■ **TASK GOAL**: Using the entries that follow, report the number of lines that include the string "Figure", without any other text.

■ **TASK INPUTS**:
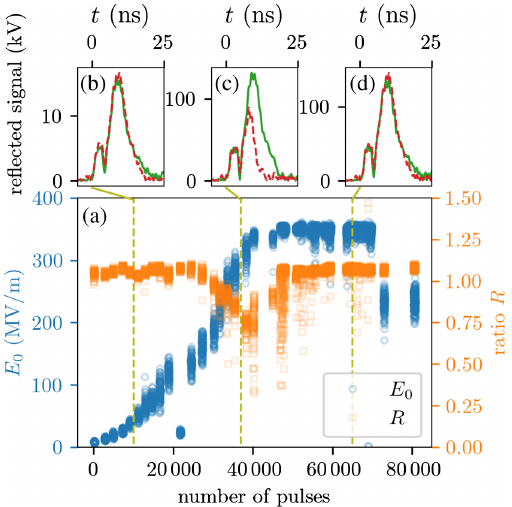
FIG. 2. rf conditioning history of the XRF gun (a) where the photocathode peak field E 0 was gradually increased (blue circle) and the ratio of the peak value of the measured to simulated reflected rf signals, R , recorded (orange square). The upper plots (b) – (d) compared the measured (dash red trace) and simulated (green solid trace) rectified rf-reflection signals at different stages of the conditioning history indicated with the dash vertical lines.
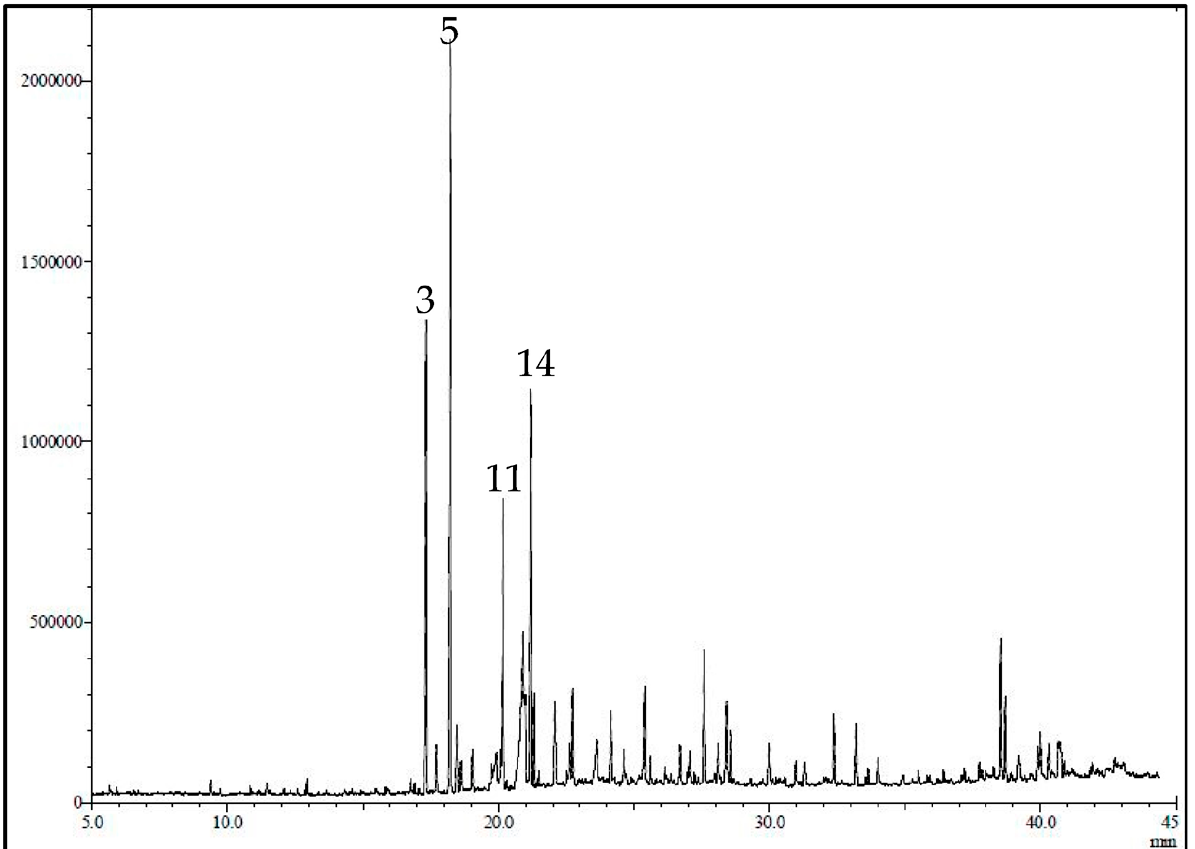
essential oil of the leaves of C. citrates, representing 95.29% of the total oil composition (Table 1). In the current work, α -citral (18.50%), β -citral (10.15%), geranyl acetate (9.65%),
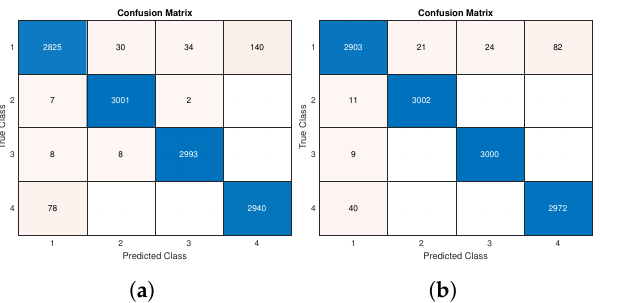
Figure 9. Confusion matrix of test phase: ( a ) considering acceleration data from all axes; ( b ) consider- ing acceleration and angular velocity data from all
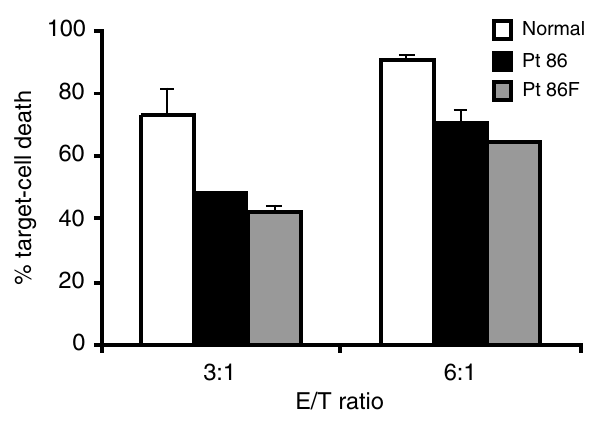
Figure 5 Cytotoxic effects of patient PBLs on Jurkat cells. The acti- vated PBLs from normal controls (open), Pt 86 (FasL R156G, black), and father of Pt 86 (shaded) were used as the effector cells to mix with Jurkat (target) cells at the E/T ratios shown. Means and error bars of % target cell death are shown, data represent two independent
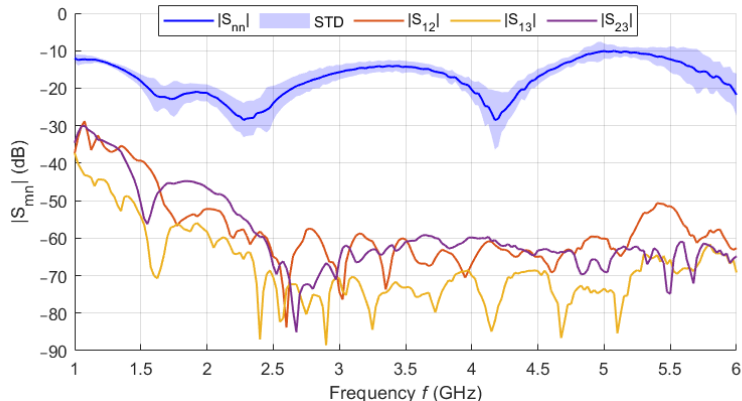
Figure 21. Results of 2D reconstruction for catheter position 1, 2, and 3: ( a ) Homogeneous numerical model; ( b ) Experimental model measurement.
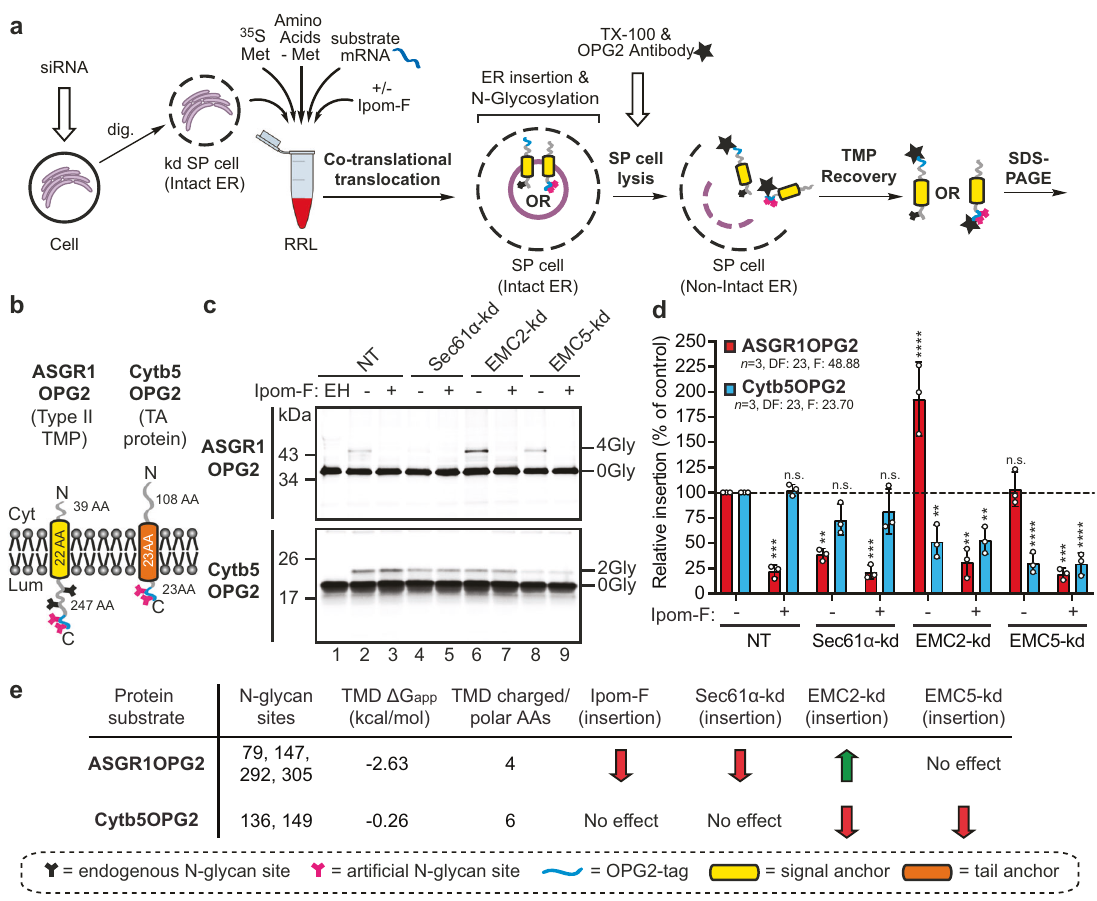
Fig. 3 Sec61 and EMC knock-downs selectively inhibit TMP insertion. a Schematic of the modi fi ed in vitro assay used for analysis of total translation products. Following translation, SP cells depleted of ER membrane components using siRNA were solubilised using Triton (TX-100). Total radiolabelled products (i.e. membrane-associated and non-targeted nascent chains) were recovered by immunoprecipitation via the OPG2-tag and analysed by SDS- PAGE and phosphorimaging. b Schematics of de fi ned model substrates; the type II TMP asialoglycoprotein receptor 1 with an OPG2-tag (ASGR1OPG2) and the TA protein cytochrome b5 with an OPG2-tag (Cytb5OPG2). c ASGR1OPG2 (top panel) and Cytb5OPG2 (bottom panel) synthesised in the presence and absence of 1 µ M Ipom-F using SP cells pre-treated with the indicated siRNA (NT, lanes 1 – 3; Sec61 α -targeting, lanes 4 – 5; EMC2-targeting, lanes 6 – 7; EMC5-targeting, lanes 8 – 9) were recovered and analysed as described in ( a ). d Relative membrane insertion ef fi ciencies were calculated using the ratio of N-glycosylated protein to non-glycosylated protein, relative to the NT control (set to 100% insertion ef fi ciency). Quanti fi cations are given as means ± SEM for independent insertion experiments from separate siRNA treatments performed in triplicate ( n = 3, biologically independent experiments). The statistical signi fi cance of differences in the values for siRNA±Ipom-F translocation ef fi ciency relative to the control (two-way ANOVA, DF and F values shown in the fi gure) were determined using Tukey ’ s multiple comparisons test. e The effects of Ipom-F and Sec61 α , EMC2 and EMC5 knock-downs on ASGR1OPG2 and Cytb5OPG2 insertion are summarised together with biochemical properties of their transmembrane domains (TMDs).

■ **ANSWER BELOW**: 3